━━━━━ Provided passage

Monday 27 May 2013

Who needs a radon barrier?

The Beloved's youngest sister has done well for herself.  Through no fault of her own, she went to a different school each year for much of her teens, and so missed out on large chunks of the standard curriculum.  She covered the Young Irelanders in 1848 two or three times but missed out on Jim Larkin and the 1913 Dublin lock-out entirely.  As a teenager she went mad-about-the-nags for several years, and her marginal grades didn't matter much when she was looking for work in the riding business.  After several years of this she found that while blokes with money can do alright in the world of horses, girls with no money just shovel horse-shit.  So she jacked it in and came and stayed with us in England - and promptly got a job in the bar of the student's union to pay for her training in office and secretarial work.  She left when she was qualified, tied her few belongings up in a handkerchief, and went to London to seek her fortune.  She got a job there, made herself essential to an engineering firm, asked for a day off a week to go to college and got a diploma, then jacked in the job to go full time for year and parlay that qual into a degree in networking and systems analysis.  It took a few years (and the kind of guts, determination and ambition that I long ago left on the side of my plate as too gristly to tackle) but her degree got her a job working at the very bottom of one of the huge multinational telecoms companies.  She's now in her 40s and une tres grande fromage out East - VP AsiaPac or Mikado of Titipoo or something.  There are no OAPensions out in foreign: you have to sort that out yourself.  So she's just bought a house in Tramore, Co Waterford as a hedge against an uncertain future and a place to live when she finally gets home (assuming that yellow-jack, pirates, or the HR Department don't do for her first).  Tramore wouldn't be my idea of heaven with it's view of the disgraceful landfill along the Backstrand but that's where she wants to be in 20 years time.

She contracted an engineer to survey the house and recommend the structural, engineering and insulation issues that needed to be addressed.  This feller returned a long list of necessary and expensive alterations to bring a 1980s vintage bungalow up to modern specs.  Item 13 was something like "rip up existing concrete floor and replace with a radon barrier underneath - €8,000".

━━━━━━━━━━

Translate this sentence from the radon barrier post into Spanish: "She contracted an engineer to survey the house and recommend the structural, engineering and insulation issues that needed to be addressed."

━━━━━ Exercise data

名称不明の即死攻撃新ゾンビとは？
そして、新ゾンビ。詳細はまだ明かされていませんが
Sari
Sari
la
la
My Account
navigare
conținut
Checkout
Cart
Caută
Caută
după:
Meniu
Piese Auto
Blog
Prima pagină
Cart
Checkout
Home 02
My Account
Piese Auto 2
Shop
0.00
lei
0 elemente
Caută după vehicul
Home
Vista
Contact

━━━━━━━━━━
━━━━━ Exercise data

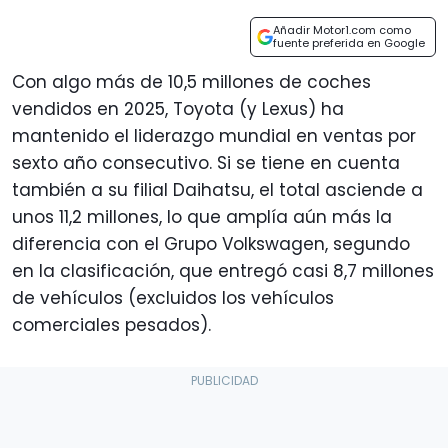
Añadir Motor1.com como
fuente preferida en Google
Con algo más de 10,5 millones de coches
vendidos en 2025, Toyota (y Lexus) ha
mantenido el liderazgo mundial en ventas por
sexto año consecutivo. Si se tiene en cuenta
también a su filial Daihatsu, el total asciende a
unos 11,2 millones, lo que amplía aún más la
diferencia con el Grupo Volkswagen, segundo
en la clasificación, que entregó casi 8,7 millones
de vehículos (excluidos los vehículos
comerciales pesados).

━━━━━━━━━━

§ Written response: Contrató a un ingeniero para que inspeccionara la casa y recomendara los problemas estructurales, de ingeniería y de aislamiento que había que resolver.